Belge alıntısı ▸

Parasını öder tutuklatırım!
Cumhurbaşkanı Erdoğan, Dündar ve Gül’ün tahliyesiyle ilgili ‘bu iş bitmedi’ diyerek
AYM’ye yüklendi, ancak YARSAV Başkanı Arslan, Cumhurbaşkanı’nın savlarını çürüttü.
Cumhurbaşkanı Tayyip Erdoğan, Can Dündar ve Erdem Gül kararı üzerinden Anayasa Mahkemesi’ne dün yüklenmeyi sürdürdü. Afrika gezisinin Nijerya ayağında gazetecilere açıklama yapan Erdoğan, kendisinin değil AYM’nin anayasayı ihlal ettiğini, yerel mahkemenin bu karara direnebileceğini, bu durumda AYM’nin yapacağı bir şey olmadığını, AİHM’in ise
en fazla tazminat kararı verebileceğini savunarak “Mahkeme, AYM’nin kararına uydu ama
bu işin bittiği anlamına gelmez. Savcı itiraz edebilir, bir üst mahkemeye yönelik bir süreci başlatabilir.” dedi. Oysa Erdoğan’ın “savları”nın tümü anayasa ve yasalar karşısında
çelişki oluşturdu. AYM’de 10 yıl boyunca raportör olarak çalışan, Yargıçlar ve Savcılar Birliği (YARSAV) Başkanı Murat Arslan, Erdoğan’ın açıklamalarını Cumhuriyet’e tek tek değerlendirdi ve iddialarını şöyle çürüttü:
1 GEREKÇE ŞART DEĞİL
ERDOĞAN: Anayasa Mahkemesi Başkanı, daha önceleri ‘Gerekçe açıklanmadan karar açıklanmaz’ tezini savunan bir arkadaşımızdı. Gerekçeyi açıklamadan, bitmemiş bir yargı sürecini alelacele bitirme konumuna gelmek, usule aykırı olduğu gibi esasa da aykırıdır.
MURAT ARSLAN: Anayasa Mahkemesi’nin “iptal” ve “ihlal” kararları birbirinden ayrıdır. İhlal kararları bireysel başvurulara ilişkin verdiği kararlardır. Anayasa’nın öngördüğü gerekçesi yazılmadan açıklanmama yasağı yalnızca iptal kararları için geçerlidir. İhlal kararlarında ise kararın gerekçeli açıklanması gibi bir zorunluluk yoktur. İhlal kararları zaten sonuç olarak
kişisel hak ihlaline ilişkin olduğu için hemen bildirilmeli ve uygulanmalıdır. Örneğin tutukluluk durumunda gerekçeli kararı beklerken tutukluluğunun hukuksuz olduğuna karar verilen kişinin özgürlüğünü sınırlandırmaya, özgürlüğünden alıkoymaya sürdürüyorsunuz. Tutukluluğun hukuksuz olduğuna karar verilmişken gerekçe geciktiği için tahliye edilmemeleri
yeni bir hak ihlaline yol açar.

Görev tanımı ▸ Dündar ve Gül kararı üzerine AYM'yi konu alan haberi lütfen son cümlesinin ardından sürdürün.

[Sayfadan çıkarılan metin verileri]
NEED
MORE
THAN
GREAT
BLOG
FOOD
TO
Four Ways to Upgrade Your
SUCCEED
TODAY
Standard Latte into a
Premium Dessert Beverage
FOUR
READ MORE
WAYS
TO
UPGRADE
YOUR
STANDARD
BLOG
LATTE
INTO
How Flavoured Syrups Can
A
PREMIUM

Görev çıktısı ▸
2 KARAR HERKESİ BAĞLAR
ERDOĞAN: Kendisi (Zühtü Arslan) ‘Anayasa Mahkemesi’nin verdiği karar her şeyin üstündedir, herkesi bağlar’ diyor. Anayasa ve yasa değişikliklerinde evet bağlayıcıdır
ama bireysel başvurularla ilgili olarak böyle bir şeyi öne süremezsiniz.
MURAT ARSLAN: Anayasa’nın 153. maddesinin son fıkrasında “Anayasa Mahkemesi kararları Resmi Gazete’de hemen yayımlanır ve yasama, yürütme ve yargı organlarını, idare makamlarını, gerçek ve tüzelkişileri bağlar” diyor. Bu hüküm, iptal ve itiraz davaları ile bireysel başvurulara ilişkin kararlar ayrımı yapmıyor. Her türlü başvuruda AYM’nin kararının yasama, yürütme ve yargı açısından bağlayıcı olduğunu açıkça ifade ediyor. İster ihlal kararı olsun, ister iptal kararı olsun. Maalesef, bilerek ya da bilmeyerek, Anayasa’nın
açık hükümlerinin bile doğru yorumlanmaması gibi bir durum söz konusu.
3 TAKDİR HAKKI YOK
ERDOĞAN: Karar herkesi zaten bağlıyorsa, neden birinci mahkemeye
tekrar gönderiyorsun? Bağlayıcı ise gitmemesi lazım.
MURAT ARSLAN: Buradaki ihlal kararının muhatabı ilk derece mahkemesi olduğu için
karar oraya gidiyor. Çünkü ihlal bir mahkeme kararından kaynaklanıyor. Bu yüzden ihlali yapan mahkemeye gönderilmesi gerekir. AYM yasaya uygun davranıyor. Fakat maalesef anayasayı da yasayı da bilmiyorlar ya da bildikleri halde böyle yorumluyorlar. İkinci fıkranın son cümlesinde mahkemeler AYM’nin kararında ihlali ve sonuçlarını ortadan kaldıracak şekilde karar verir diyor. Artık yasa, mahkemeye bir takdir hakkı tanımıyor. AYM kararına uygun biçimde
“ihlali ortadan kaldıracak kararı ver!“ diyor. Buna karşılık ilk derece mahkemesinin
‘Ben direniyorum ve tahliye etmiyorum’ demesi söz konusu olamaz.
4 UYMAZSA SUÇ İŞLER
ERDOĞAN: Gittiğine göre, birinci mahkeme kararında diretirse Anayasa Mahkemesi’nin verebileceği hiçbir karar yoktur.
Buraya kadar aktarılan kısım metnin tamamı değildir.